## [DOKUMENTABSCHNITT]
◇ ◇ ◇ ◇

Judicialis Rechtsprechung

Mit der integrierten Volltextsuche, die vom Suchmaschinenhersteller "Google" zur Verfügung gestellt wird, lassen sich alle Entscheidungen durchsuchen. Dabei können Sie Sonderzeichen und spezielle Wörter verwenden, um genauere Suchergebnisse zu erhalten:

Zurück

Beginn der Entscheidung

Gericht: Finanzgericht München
Gerichtsbescheid verkündet am 05.05.2009
Aktenzeichen: 13 K 986/06
Rechtsgebiete: EigZulG, GenG


Vorschriften:

EigZulG § 11 Abs. 3
EigZulG § 17
EigZulG § 19 Abs. 5
GenG § 27 Abs. 1
GenG § 88
GenG § 89
Diese Entscheidung enthält keinen zur Veröffentlichung bestimmten Leitsatz.
In der Streitsache

...

hat der 13. Senat des Finanzgerichts München

unter Mitwirkung

[ ]

ohne mündliche Verhandlung

am 05. Mai 2009

für Recht erkannt:

Tenor:

1. Die Klage wird abgewiesen.

2. Der Kläger trägt die Kosten des Verfahrens.

3. Die Revision wird zugelassen.

Gründe:

Streitig ist, ob die Aufhebung des Bescheides über die Gewährung der Eigenheimzulage (EHZ) zu Recht erfolgte.

I. Der Kläger ist Mitglied der Baugenossenschaft N [...] e.G. i.L. (eG) mit Sitz in A-Stadt [...].

Die mit Satzung vom 23. Juli 1996 gegründete eG wurde am 12. Dezember 1996 in das Genossenschaftsregister des Amtsgerichts A-Stadt unter der Nummer GnR ... eingetragen.

Zweck der eG ist nach § 2 Abs. 1 ihrer Satzung "die Förderung ihrer Mitglieder vorrangig durch eine gute, sichere und sozial verantwortbare Wohnungsversorgung". Mit Beschluss der Mitgliederversammlung vom 14. November 1998 wurde § 2 der Satzung um den folgenden Abs. 4 ergänzt: "Die Genossenschaft hat das Ziel Wohnungen für Mitglieder bereitzustellen, die eine Förderung gem. § 17 Eigenheimzulagegesetz (EigZulG) erhalten und denen die Rechte gem. § 13 Abs. 3 zustehen." Nach mehreren Änderungen der ursprünglichen Fassung durch Beschlüsse der Mitgliederversammlung am 28. Februar 1998 und am 14. November 1998 lautet § 13 Abs. 3 Sätze 1 bis 4 der Satzung wie folgt: "Die Mitglieder, die eine Förderung gem. § 17 EigZulG erhalten, haben das unwiderrufliche Recht, die von ihnen genutzte Wohnung zu erwerben. Dieser Anspruch geht auf den Erben über. Die dazu erforderliche Begründung von Wohneigentum und die Veräußerung durch die Genossenschaft erfolgt nach mehrheitlicher, schriftlicher Zustimmung der im Objekt wohnenden Mitglieder. Der Kaufpreis wird durch die Genossenschaft nach dem Verkehrwert festgesetzt." Nach § 43 Abs. 3 der Satzung erhalten die Mitglieder bei der Verteilung des Genossenschaftsvermögens im Rahmen der Abwicklung der eG nach ihrer Auflösung nicht mehr als ihr Geschäftsguthaben.

◇ ◇ ◇ ◇

## [Datensätze aus einem Datenbestand]
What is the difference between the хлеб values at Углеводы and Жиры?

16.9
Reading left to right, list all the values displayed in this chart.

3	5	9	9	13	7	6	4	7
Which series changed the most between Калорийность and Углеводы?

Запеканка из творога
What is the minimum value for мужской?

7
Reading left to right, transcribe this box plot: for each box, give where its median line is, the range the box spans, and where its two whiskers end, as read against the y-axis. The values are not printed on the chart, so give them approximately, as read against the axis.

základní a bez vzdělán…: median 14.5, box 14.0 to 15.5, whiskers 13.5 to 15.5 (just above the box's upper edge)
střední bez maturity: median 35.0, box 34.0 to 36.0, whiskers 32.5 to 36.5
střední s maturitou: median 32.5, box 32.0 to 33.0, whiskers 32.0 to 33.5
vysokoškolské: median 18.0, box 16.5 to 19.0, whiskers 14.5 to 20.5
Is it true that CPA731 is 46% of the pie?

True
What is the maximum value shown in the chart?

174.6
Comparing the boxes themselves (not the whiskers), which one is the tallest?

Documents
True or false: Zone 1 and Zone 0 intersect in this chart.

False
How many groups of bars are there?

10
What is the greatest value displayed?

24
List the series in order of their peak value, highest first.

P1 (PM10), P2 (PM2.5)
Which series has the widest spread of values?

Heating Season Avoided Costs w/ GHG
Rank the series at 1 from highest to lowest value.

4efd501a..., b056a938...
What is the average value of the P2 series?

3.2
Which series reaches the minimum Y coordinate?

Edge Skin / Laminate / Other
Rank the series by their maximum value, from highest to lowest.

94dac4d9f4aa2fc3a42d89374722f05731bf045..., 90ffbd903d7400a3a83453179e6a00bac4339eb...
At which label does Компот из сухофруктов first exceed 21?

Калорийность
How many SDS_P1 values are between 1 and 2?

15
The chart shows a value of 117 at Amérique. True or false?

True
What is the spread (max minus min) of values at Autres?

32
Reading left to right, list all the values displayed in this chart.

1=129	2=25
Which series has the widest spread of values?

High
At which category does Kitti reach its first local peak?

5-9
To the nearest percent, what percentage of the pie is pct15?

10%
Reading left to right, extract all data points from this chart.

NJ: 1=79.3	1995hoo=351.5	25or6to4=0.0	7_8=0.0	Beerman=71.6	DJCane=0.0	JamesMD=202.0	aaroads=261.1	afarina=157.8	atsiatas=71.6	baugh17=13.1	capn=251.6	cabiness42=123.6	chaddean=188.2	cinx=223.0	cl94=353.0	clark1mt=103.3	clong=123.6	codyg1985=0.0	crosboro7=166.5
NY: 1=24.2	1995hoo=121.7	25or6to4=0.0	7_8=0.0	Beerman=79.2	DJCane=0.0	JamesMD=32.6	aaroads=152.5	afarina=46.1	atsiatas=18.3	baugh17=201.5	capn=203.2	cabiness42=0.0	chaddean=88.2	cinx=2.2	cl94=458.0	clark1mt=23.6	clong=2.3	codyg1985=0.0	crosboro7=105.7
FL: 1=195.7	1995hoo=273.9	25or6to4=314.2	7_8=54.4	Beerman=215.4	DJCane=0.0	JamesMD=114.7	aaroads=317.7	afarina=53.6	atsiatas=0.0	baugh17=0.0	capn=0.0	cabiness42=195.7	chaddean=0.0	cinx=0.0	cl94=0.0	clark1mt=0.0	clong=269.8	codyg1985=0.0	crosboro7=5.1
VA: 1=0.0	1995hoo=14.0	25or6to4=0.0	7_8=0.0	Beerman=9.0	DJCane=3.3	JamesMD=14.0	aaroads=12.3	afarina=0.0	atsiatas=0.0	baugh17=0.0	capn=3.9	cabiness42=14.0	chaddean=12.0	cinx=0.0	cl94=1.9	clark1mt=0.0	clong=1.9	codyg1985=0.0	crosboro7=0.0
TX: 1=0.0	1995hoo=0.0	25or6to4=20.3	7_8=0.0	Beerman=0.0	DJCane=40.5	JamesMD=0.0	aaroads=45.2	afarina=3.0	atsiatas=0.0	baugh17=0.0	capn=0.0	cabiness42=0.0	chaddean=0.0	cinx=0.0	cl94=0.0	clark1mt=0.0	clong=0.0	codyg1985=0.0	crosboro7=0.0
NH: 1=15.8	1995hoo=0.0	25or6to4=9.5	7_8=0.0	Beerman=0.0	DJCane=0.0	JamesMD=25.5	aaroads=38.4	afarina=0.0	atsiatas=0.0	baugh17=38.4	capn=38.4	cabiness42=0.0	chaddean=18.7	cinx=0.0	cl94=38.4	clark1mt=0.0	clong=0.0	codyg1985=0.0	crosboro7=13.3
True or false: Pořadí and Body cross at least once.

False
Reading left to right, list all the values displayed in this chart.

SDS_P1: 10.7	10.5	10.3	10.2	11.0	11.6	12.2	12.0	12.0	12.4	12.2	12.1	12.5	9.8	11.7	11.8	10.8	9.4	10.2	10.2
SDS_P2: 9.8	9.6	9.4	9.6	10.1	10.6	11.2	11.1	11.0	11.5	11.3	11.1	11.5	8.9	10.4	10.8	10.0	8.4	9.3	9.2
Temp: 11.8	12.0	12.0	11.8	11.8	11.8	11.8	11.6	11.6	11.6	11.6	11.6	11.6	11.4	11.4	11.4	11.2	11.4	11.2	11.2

◇ ◇ ◇ ◇

## [AUFGABENSTELLUNG]
Kopiere aus dem Gerichtsbescheid wortgetreu den Abschnitt, der mit den Worten „2. Der Kläger“ beginnt und mit „GnR ... eingetragen.“ endet.

## [LÖSUNG]
2. Der Kläger trägt die Kosten des Verfahrens.

3. Die Revision wird zugelassen.

Gründe:

Streitig ist, ob die Aufhebung des Bescheides über die Gewährung der Eigenheimzulage (EHZ) zu Recht erfolgte.

I. Der Kläger ist Mitglied der Baugenossenschaft N [...] e.G. i.L. (eG) mit Sitz in A-Stadt [...].

Die mit Satzung vom 23. Juli 1996 gegründete eG wurde am 12. Dezember 1996 in das Genossenschaftsregister des Amtsgerichts A-Stadt unter der Nummer GnR ... eingetragen.